The latest attack occurred last week when the Republican National Committee newsletter Monday chastised NBC and United Press International for using North Vietnamese film and still pictures that purported to show civilians suffering from U.S. bombing. Monday interviewed executives of NBC and U.P.I, and paraphrased their responses this way: "When it comes to deciding if their facilities should be used to disseminate Communist propaganda, the question of whether the national interest of the United States is or is not served is not a consideration." Executive Producer Wallace Westfeldt of NBC Nightly News said later that he had been quoted out of context and that his meaning had been distorted. Broadcasting the film, he said, was "part of the free flow of information. It is very important to know what the North Vietnamese are seeing." Both news organizations had clearly identified the material's source, and such journalistic use of enemy-supplied pictures has been routine for years.
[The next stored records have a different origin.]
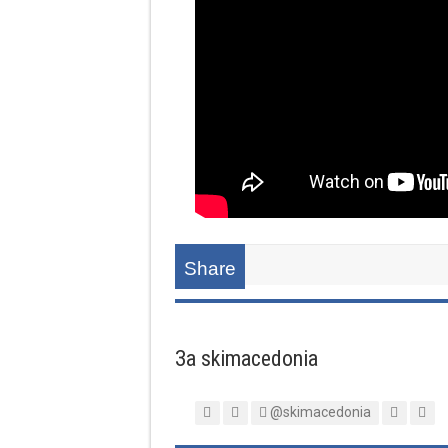
Share
За skimacedonia
@skimacedonia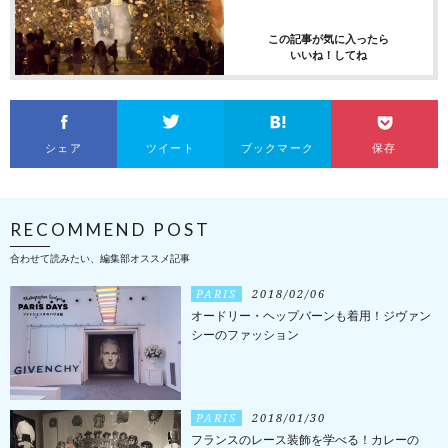
この記事が気に入ったら
いいね！してね
シェア
ツイート
ブックマーク
保存
RECOMMEND POST
合わせて読みたい、編集部オススメ記事
PARIS
2018/02/06
オードリー・ヘップバーンも着用！ジヴァン
シーのファッション
PARIS
2018/01/30
フランスのレース装飾を学べる！カレーの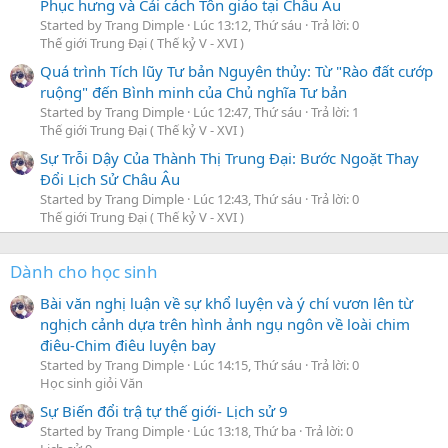
Phục hưng và Cải cách Tôn giáo tại Châu Âu
Started by Trang Dimple
Lúc 13:12, Thứ sáu
Trả lời: 0
Thế giới Trung Đại ( Thế kỷ V - XVI )
Quá trình Tích lũy Tư bản Nguyên thủy: Từ "Rào đất cướp
ruộng" đến Bình minh của Chủ nghĩa Tư bản
Started by Trang Dimple
Lúc 12:47, Thứ sáu
Trả lời: 1
Thế giới Trung Đại ( Thế kỷ V - XVI )
Sự Trỗi Dậy Của Thành Thị Trung Đại: Bước Ngoặt Thay
Đổi Lịch Sử Châu Âu
Started by Trang Dimple
Lúc 12:43, Thứ sáu
Trả lời: 0
Thế giới Trung Đại ( Thế kỷ V - XVI )
Dành cho học sinh
Bài văn nghị luận về sự khổ luyện và ý chí vươn lên từ
nghịch cảnh dựa trên hình ảnh ngụ ngôn về loài chim
điêu-Chim điêu luyện bay
Started by Trang Dimple
Lúc 14:15, Thứ sáu
Trả lời: 0
Học sinh giỏi Văn
Sự Biến đổi trậ tự thế giới- Lịch sử 9
Started by Trang Dimple
Lúc 13:18, Thứ ba
Trả lời: 0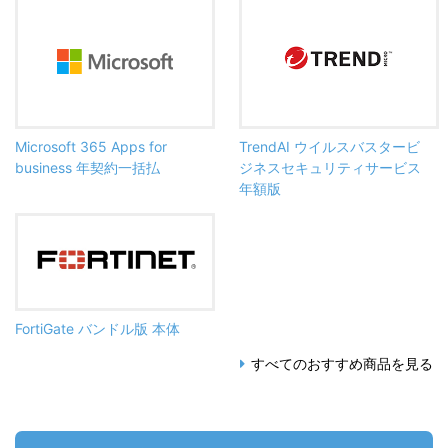
Microsoft 365 Apps for
TrendAI ウイルスバスタービ
business 年契約一括払
ジネスセキュリティサービス
年額版
FortiGate バンドル版 本体
すべてのおすすめ商品を見る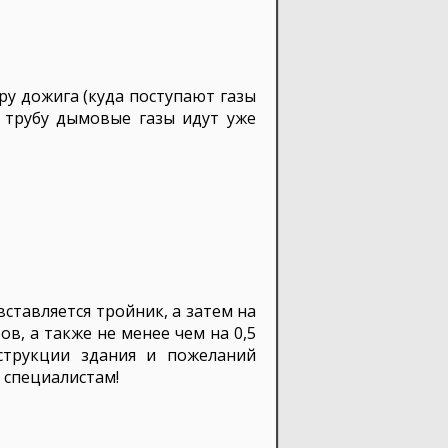
еру дожига (куда поступают газы
 трубу дымовые газы идут уже
вставляется тройник, а затем на
в, а также не менее чем на 0,5
струкции здания и пожеланий
 специалистам!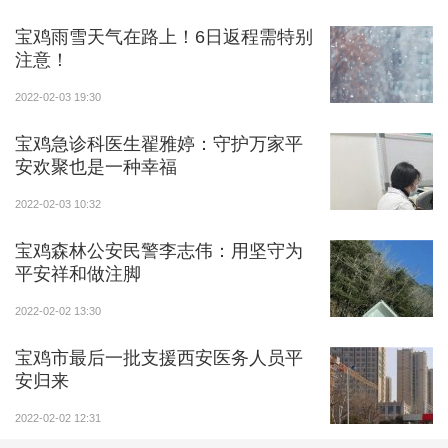
工作人员查验健康码和行程卡。”张凯介绍，刚从胜利塬
上来的地方也设置了疫情防控检查站，确保健康码和行
宝鸡雨雪天气在路上！6日返程需特别
程卡查验不漏一人。
注意！
2022-02-03 19:30
1月26日，宝鸡市应对新冠肺炎疫情工作领导小组
（指挥部）发布关于做好春节前后疫情防控工作的通
宝鸡急诊科医生翟雅婷：守护万家平
告，要求图书馆、美术馆、文化馆等文博场馆，旅游景
安欢聚也是一种幸福
区，网吧、歌舞厅、影剧院、棋牌室、洗浴场所、营业
2022-02-03 10:32
性演出场所等全面恢复营业，实行“预约、错峰、限
流”管理；继续控制庙会、民俗、文化等非必要聚集活
宝鸡森林公安民警李志伟：用坚守为
平安祥和做注脚
动，室内线下会议、论坛、培训等要落实好常态化疫情
防控措施，原则上不邀请中高风险地区所在设区市代表
2022-02-02 13:30
参加。
宝鸡市最后一批支援西安医务人员平
安归来
2022-02-02 12:31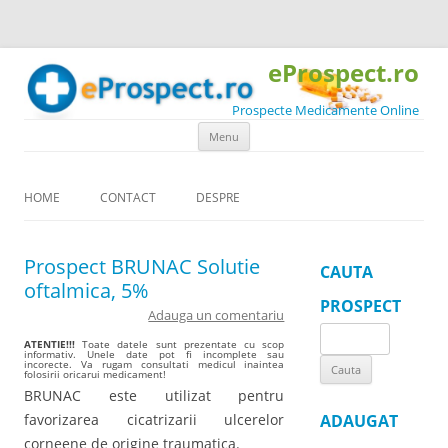
eProspect.ro
Prospecte Medicamente Online
Skip to content
Menu
HOME
CONTACT
DESPRE
Prospect BRUNAC Solutie
CAUTA
oftalmica, 5%
PROSPECT
Adauga un comentariu
Search
ATENTIE!!!
Toate datele sunt prezentate cu scop
informativ. Unele date pot fi incomplete sau
for:
incorecte. Va rugam consultati medicul inaintea
folosirii oricarui medicament!
BRUNAC este utilizat pentru
favorizarea cicatrizarii ulcerelor
ADAUGAT
corneene de origine traumatica.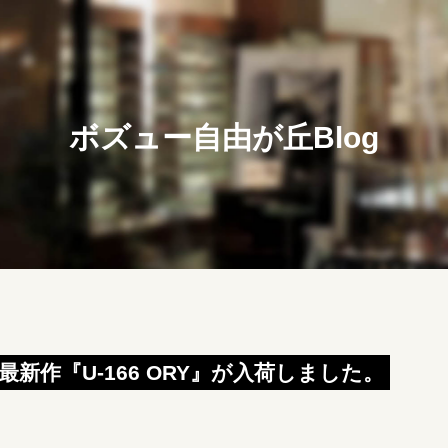
ボズュー自由が丘Blog
ssの最新作『U-166 ORY』が入荷しました。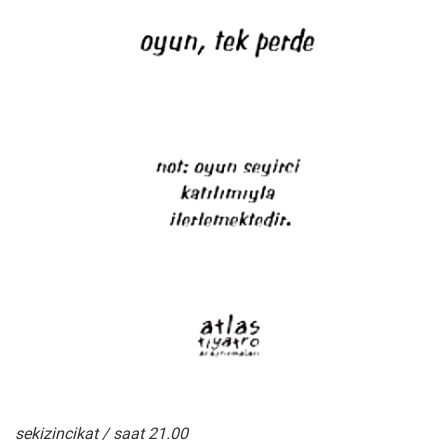
sekizincikat / saat 21.00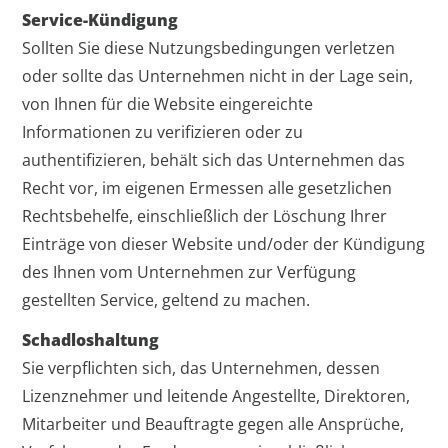
Service-Kündigung
Sollten Sie diese Nutzungsbedingungen verletzen
oder sollte das Unternehmen nicht in der Lage sein,
von Ihnen für die Website eingereichte
Informationen zu verifizieren oder zu
authentifizieren, behält sich das Unternehmen das
Recht vor, im eigenen Ermessen alle gesetzlichen
Rechtsbehelfe, einschließlich der Löschung Ihrer
Einträge von dieser Website und/oder der Kündigung
des Ihnen vom Unternehmen zur Verfügung
gestellten Service, geltend zu machen.
Schadloshaltung
Sie verpflichten sich, das Unternehmen, dessen
Lizenznehmer und leitende Angestellte, Direktoren,
Mitarbeiter und Beauftragte gegen alle Ansprüche,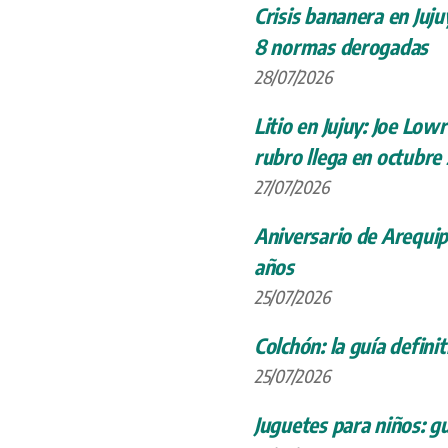
Crisis bananera en Juju
8 normas derogadas
28/07/2026
Litio en Jujuy: Joe Low
rubro llega en octubre
27/07/2026
Aniversario de Arequip
años
25/07/2026
Colchón: la guía definit
25/07/2026
Juguetes para niños: gu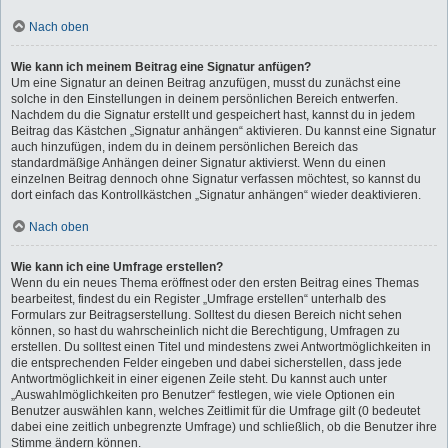
Nach oben
Wie kann ich meinem Beitrag eine Signatur anfügen?
Um eine Signatur an deinen Beitrag anzufügen, musst du zunächst eine
solche in den Einstellungen in deinem persönlichen Bereich entwerfen.
Nachdem du die Signatur erstellt und gespeichert hast, kannst du in jedem
Beitrag das Kästchen „Signatur anhängen“ aktivieren. Du kannst eine Signatur
auch hinzufügen, indem du in deinem persönlichen Bereich das
standardmäßige Anhängen deiner Signatur aktivierst. Wenn du einen
einzelnen Beitrag dennoch ohne Signatur verfassen möchtest, so kannst du
dort einfach das Kontrollkästchen „Signatur anhängen“ wieder deaktivieren.
Nach oben
Wie kann ich eine Umfrage erstellen?
Wenn du ein neues Thema eröffnest oder den ersten Beitrag eines Themas
bearbeitest, findest du ein Register „Umfrage erstellen“ unterhalb des
Formulars zur Beitragserstellung. Solltest du diesen Bereich nicht sehen
können, so hast du wahrscheinlich nicht die Berechtigung, Umfragen zu
erstellen. Du solltest einen Titel und mindestens zwei Antwortmöglichkeiten in
die entsprechenden Felder eingeben und dabei sicherstellen, dass jede
Antwortmöglichkeit in einer eigenen Zeile steht. Du kannst auch unter
„Auswahlmöglichkeiten pro Benutzer“ festlegen, wie viele Optionen ein
Benutzer auswählen kann, welches Zeitlimit für die Umfrage gilt (0 bedeutet
dabei eine zeitlich unbegrenzte Umfrage) und schließlich, ob die Benutzer ihre
Stimme ändern können.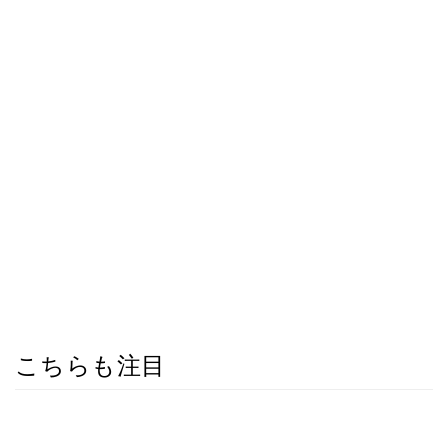
こちらも注目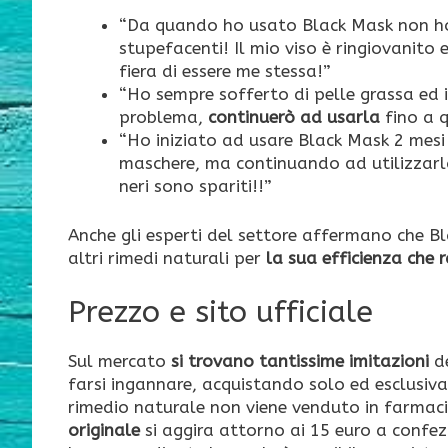
“Da quando ho usato Black Mask non ho 
stupefacenti! Il mio viso è ringiovanito 
fiera di essere me stessa!”
“Ho sempre sofferto di pelle grassa ed i
problema,
continuerò ad usarla
fino a 
“Ho iniziato ad usare Black Mask 2 mesi 
maschere, ma continuando ad utilizzar
neri sono spariti!!”
Anche gli esperti del settore affermano che Bla
altri rimedi naturali per
la sua efficienza che 
Prezzo e sito ufficiale
Sul mercato
si trovano tantissime imitazioni
d
farsi ingannare, acquistando solo ed esclusi
rimedio naturale non viene venduto in farmacia 
originale
si aggira attorno ai 15 euro a confez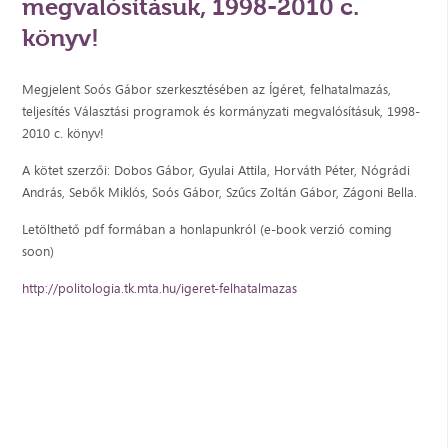
megvalósításuk, 1998-2010 c.
könyv!
Megjelent Soós Gábor szerkesztésében az Ígéret, felhatalmazás,
teljesítés Választási programok és kormányzati megvalósításuk, 1998-
2010 c. könyv!
A kötet szerzői: Dobos Gábor, Gyulai Attila, Horváth Péter, Nógrádi
András, Sebők Miklós, Soós Gábor, Szűcs Zoltán Gábor, Zágoni Bella.
Letölthető pdf formában a honlapunkról (e-book verzió coming
soon)
http://politologia.tk.mta.hu/igeret-felhatalmazas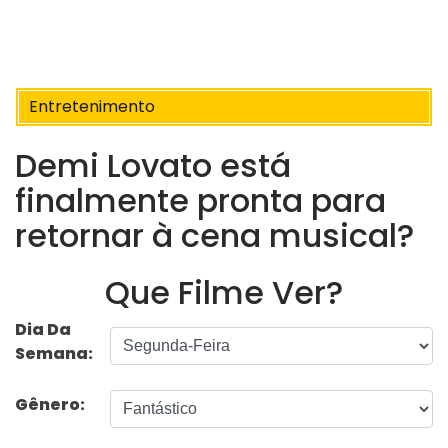
Entretenimento
Demi Lovato está
finalmente pronta para
retornar à cena musical?
Que Filme Ver?
Dia Da
Semana:
Gênero: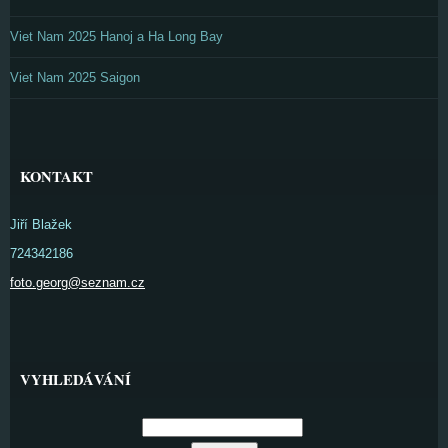
Viet Nam 2025 Hanoj a Ha Long Bay
Viet Nam 2025 Saigon
KONTAKT
Jiří Blažek
724342186
foto.georg@seznam.cz
VYHLEDÁVÁNÍ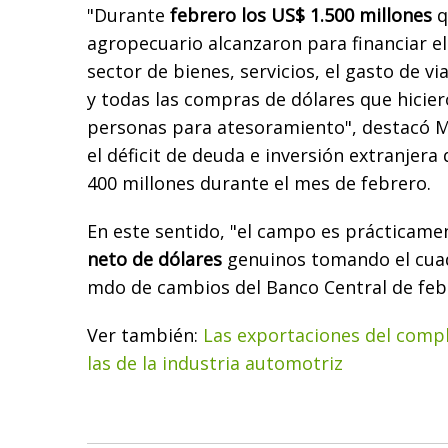
"Durante
febrero los US$ 1.500 millones
q
agropecuario alcanzaron para financiar el 
sector de bienes, servicios, el gasto de via
y todas las compras de dólares que hicie
personas para atesoramiento", destacó 
el déficit de deuda e inversión extranjera
400 millones durante el mes de febrero.
En este sentido, "el campo es prácticamen
neto de dólares
genuinos tomando el cuad
mdo de cambios del Banco Central de feb
Ver también:
Las exportaciones del compl
las de la industria automotriz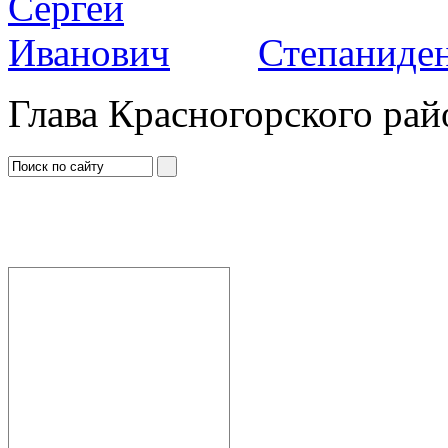
Степаниден
Глава Красногорского рай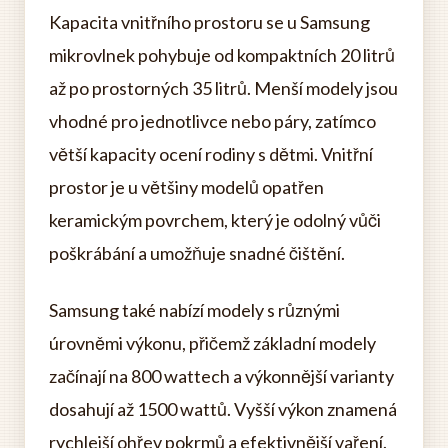
Kapacita vnitřního prostoru se u Samsung
mikrovlnek pohybuje od kompaktních 20 litrů
až po prostorných 35 litrů. Menší modely jsou
vhodné pro jednotlivce nebo páry, zatímco
větší kapacity ocení rodiny s dětmi. Vnitřní
prostor je u většiny modelů opatřen
keramickým povrchem, který je odolný vůči
poškrábání a umožňuje snadné čištění.
Samsung také nabízí modely s různými
úrovněmi výkonu, přičemž základní modely
začínají na 800 wattech a výkonnější varianty
dosahují až 1500 wattů. Vyšší výkon znamená
rychlejší ohřev pokrmů a efektivnější vaření.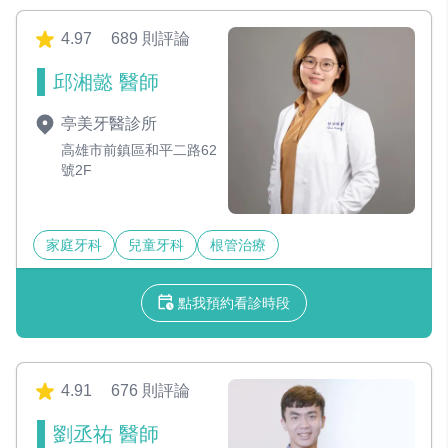
4.97
689 則評論
邱湘懿 醫師
亭美牙醫診所
高雄市前鎮區和平二路62
號2F
家庭牙科
兒童牙科
根管治療
點我預約看診時段
4.91
676 則評論
劉丞祐 醫師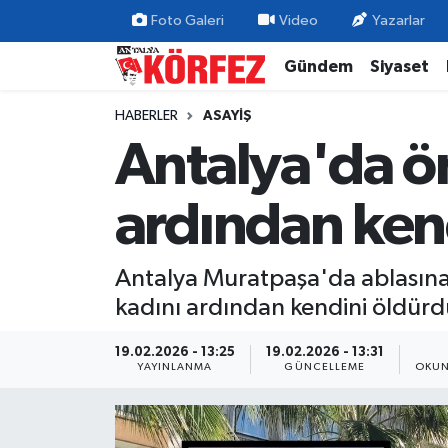
Foto Galeri
Video
Yazarlar
Gündem
Siyaset
Gündem
Nöbetçi Eczaneler
HABERLER
ASAYIŞ
Siyaset
Hava Durumu
Antalya'da ön
Yerel Yönetim
Trafik Durumu
ardından ken
Ekonomi
Süper Lig Puan Durumu ve Fikstür
Antalya Muratpaşa'da ablasına 
Spor
Tüm Manşetler
kadını ardından kendini öldürd
Yaşam
Son Dakika Haberleri
19.02.2026 - 13:25
19.02.2026 - 13:31
YAYINLANMA
GÜNCELLEME
OKUN
Asayiş
Haber Arşivi
Dünya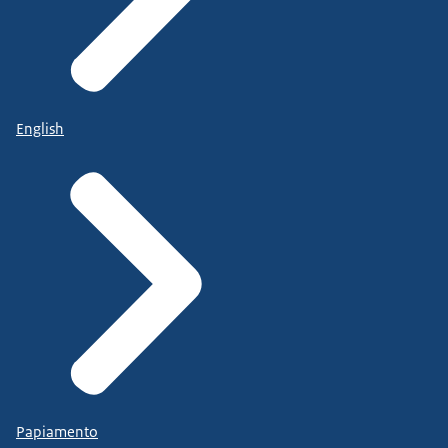
English
Papiamento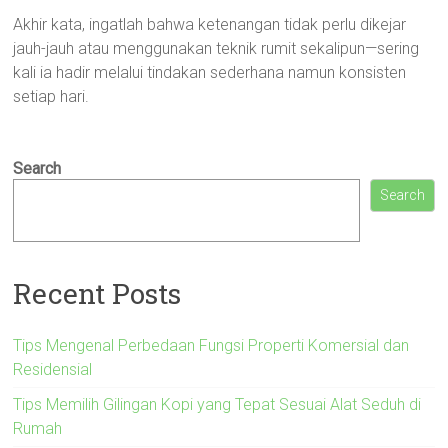
Akhir kata, ingatlah bahwa ketenangan tidak perlu dikejar
jauh-jauh atau menggunakan teknik rumit sekalipun—sering
kali ia hadir melalui tindakan sederhana namun konsisten
setiap hari.
Search
Search
Recent Posts
Tips Mengenal Perbedaan Fungsi Properti Komersial dan
Residensial
Tips Memilih Gilingan Kopi yang Tepat Sesuai Alat Seduh di
Rumah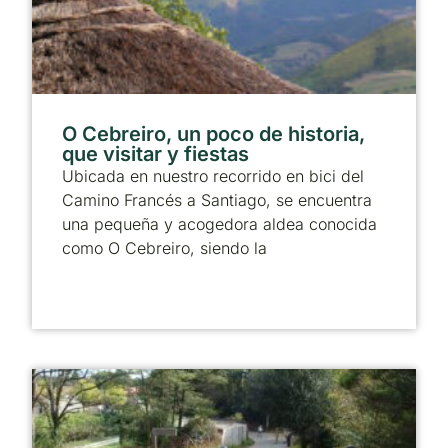
O Cebreiro, un poco de historia,
que visitar y fiestas
Ubicada en nuestro recorrido en bici del
Camino Francés a Santiago, se encuentra
una pequeña y acogedora aldea conocida
como O Cebreiro, siendo la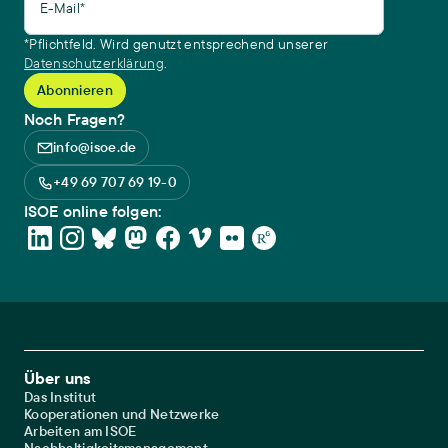
E-Mail*
*Pflichtfeld. Wird genutzt entsprechend unserer
Datenschutzerklärung
.
Noch Fragen?
info@isoe.de
+49 69 707 69 19-0
ISOE online folgen:
Footer Main Navigation
Über uns
Das Institut
Kooperationen und Netzwerke
Arbeiten am ISOE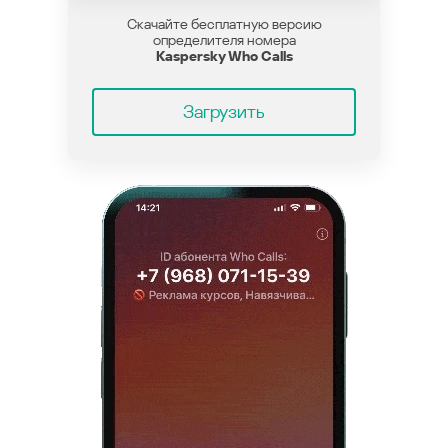
Скачайте бесплатную версию
определителя номера
Kaspersky Who Calls
Загрузить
Monday's carping would be of little significance were it not for other signs. President Nixon himself recently bemoaned "the tendency of some in the media--not all, but some in the media--constantly to emphasize the negative." White House Speechwriter Patrick Buchanan told a television interviewer that a few networks, newspapers and newsmagazines were guilty of an anti-Administration "monopoly of ideas." He talked about "antitrust-type action" if the offenders continue to "freeze out opposing points of view." On Meet the Press, Presidential Adviser John Ehrlichman complained about young journalists intent on "salting away in their reporting on facts their own personal points of view." Patrick Gray, just before his appointment as acting director of the FBI, devoted a long speech to journalism's role in the "culture of disparagement." Kansas Senator Robert Dole, the Republican national chairman, warned a California audience of "attempted media sabotage of the national policies of the U.S."

The timing of the concerted outburst seems designed to defang criticism in advance of the presidential election campaign. And the strategy could be effective. The fact that many of the larger news organizations lean to the liberal side gives the Administration ammunition. The occasional errors committed by newsmen add to the media's credibility problem. "The White House is feeding on it," says Peter Lisagor of the Chicago Daily News, a past president of the White House Correspondents Association. "Now that they are coming up to the campaign, they look for a scapegoat. The press is an immediate and vulnerable target, because people tend to blame the press for the bad news they read."